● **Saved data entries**
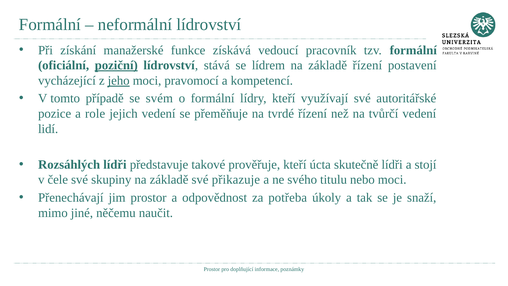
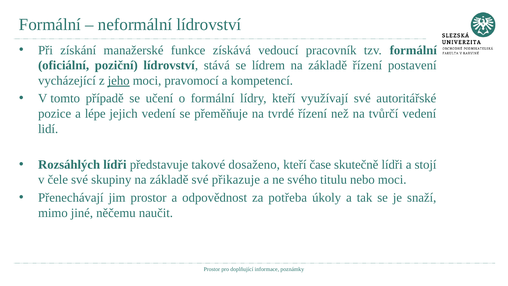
poziční underline: present -> none
svém: svém -> učení
role: role -> lépe
prověřuje: prověřuje -> dosaženo
úcta: úcta -> čase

● **Task details**
Recast the lines of the records above as a JSON list of strings, one string per line, skipping blank lines. Leave the pictures out.

● **Worked answer**
[
  "poziční underline: present -> none",
  "svém: svém -> učení",
  "role: role -> lépe",
  "prověřuje: prověřuje -> dosaženo",
  "úcta: úcta -> čase"
]